ПРОВЕРЬТЕ СЕБЯ:
- 1) Назовите все угрозы, от которых, по словам рассказа о велопоездке через Ванту и Люберон, обороняются каменные дома средневековых деревень.
- 2) Продолжите рассказ о велопоездке через Ванту и Люберон, начав сразу после его последнего предложения.

ТЕКСТ ДЛЯ АНАЛИЗА:
************

Большой термометр на метеостанции показывал +7, на 30 градусов холоднее, чем внизу, меня начал колотить озноб, и я пошел внутрь, чтобы выпить чашку шоколада в кафе и утеплиться для спуска: теперь я понимал, почему так одевались велосипедисты, ехавшие навстречу. Спуск с горы в сторону Малосена оказался широким и раскатистым, повороты все хорошо читались, и можно было распустить велосипед до 80 километров в час. На полпути вниз внезапно начался густой сосновый лес, замелькали тени на асфальте: я словно попал в горячую хвойную ванну, так что пришлось спешно останавливаться и снимать лишнее. Я влетел на скорости в сонный Малосен, объехал хребет Ванту против часовой стрелки и направился в сторону холмов Люберона, где пейзаж был спокоен, умиротворен и облагорожен тысячелетиями труда. В полях уже отцвела лаванда, оставив аккуратные бурые грядки, и на вершинах холмов расположились средневековые деревни – словно защитники крепости, плечом к плечу, на склонах стояли по кругу каменные дома, обороняясь от мавров, каталонцев, жары, мистраля, времени. История в них застыла, и когда я, буксуя на крутых мощенных камнем улочках, заезжал туда набрать в фонтанчике воды, то на пустых, уснувших площадях с наглухо закрытыми ставнями мой велосипед был единственным свидетельством современной эпохи.
Где-то между Руссийоном и Боньё, признанными «одними из самых красивых деревень Франции», я ехал на закате среди полей, остывающих от дневного жара, шелеста трав и неумолчного стрекота цикад, как вдруг все резко затихло, природа замерла. Я остановился и в недоумении огляделся вокруг. Прямо на меня на бреющем полете бесшумно летела тройка истребителей. Черными птицами, затмевая солнце подобно всадникам апокалипсиса, «Миражи» беззвучно пронеслись над верхушками деревьев на юг, к базе французских ВВС в Марселе, и следом за ними, раздирая небо, обрушился невыносимый грохот, заставив меня пригнуться, бросить велосипед, закрыть уши. И я подумал, в очередной раз за этот день, как велик гений человека и как порой страшны дела его.

************

ИСХОДНЫЕ ДАННЫЕ:

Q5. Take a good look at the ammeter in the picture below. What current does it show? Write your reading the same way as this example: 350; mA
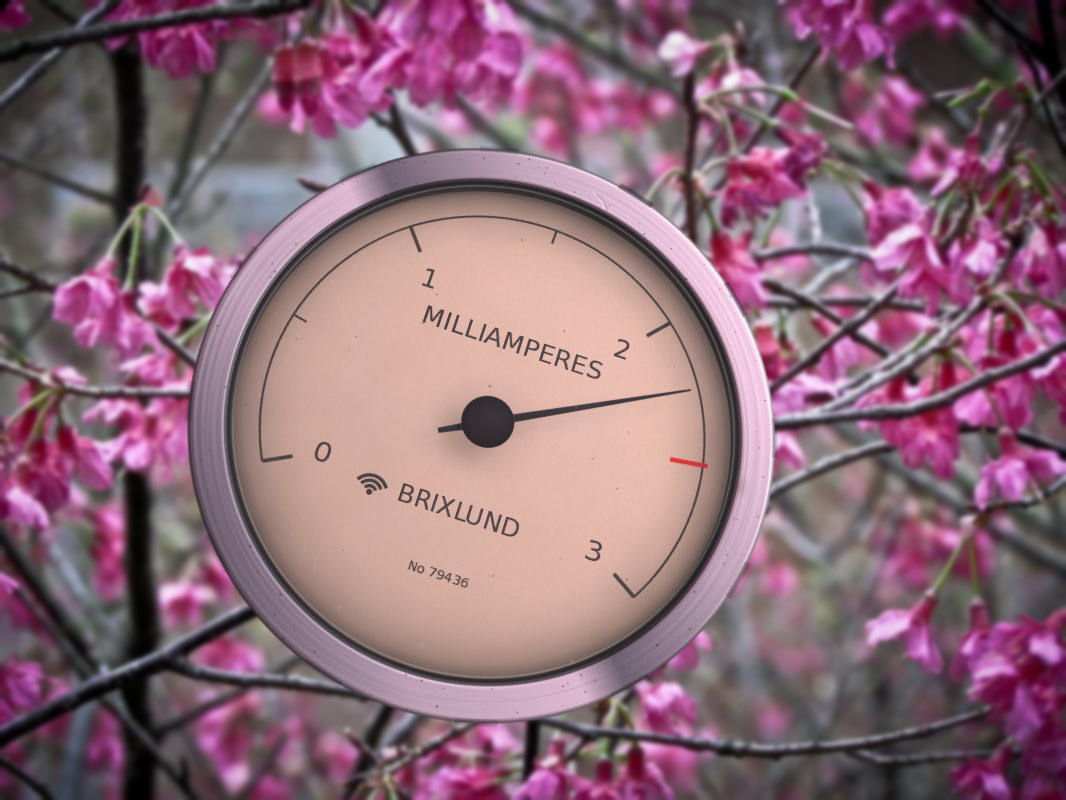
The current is 2.25; mA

************

ОТВЕТЫ НИЖЕ:
- 1) Мавры, каталонцы, жара, мистраль, время.

- 2)
Самолеты скрылись, природа очнулась от ужаса, и поначалу робко, а потом все громче и радостнее продолжила праздновать окончание долгого жаркого дня.
2Взбирался ли Петрарка на Мон-Ванту или вообразил это в порыве вдохновения – горы еще долгие века оставались для человека преградой и источником опасности, с обрывами и пропастями, где обитали тролли и заблудшие души. Ходить по горам, тем более восхищаться ими казалось странным; легенды рассказывали об охотниках и пастухах, которые терялись в ущельях и на горных кручах, пропадали насовсем или объявлялись годы спустя в виде призраков. Европейский пейзаж, который стал развиваться со времен современника Петрарки Джотто, подступался к горам осторожно: поначалу они были фоном к сюжетам священной истории, аллегорией божественного – или опять-таки символом опасности, преодоления, как в образах бегства святого семейства в Египет или у святого Иеронима в пустыне. Отношения человека и пейзажа впервые заявлены у Леонардо, в скалистом ландшафте за спиной Моны Лизы: он написан в манере «сфумато» – расплывчатым, голубовато-зеленым, словно под водой или во сне; неясность этого горного пейзажа, его ускользающая светотень так же загадочны, как и полуулыбка Джоконды.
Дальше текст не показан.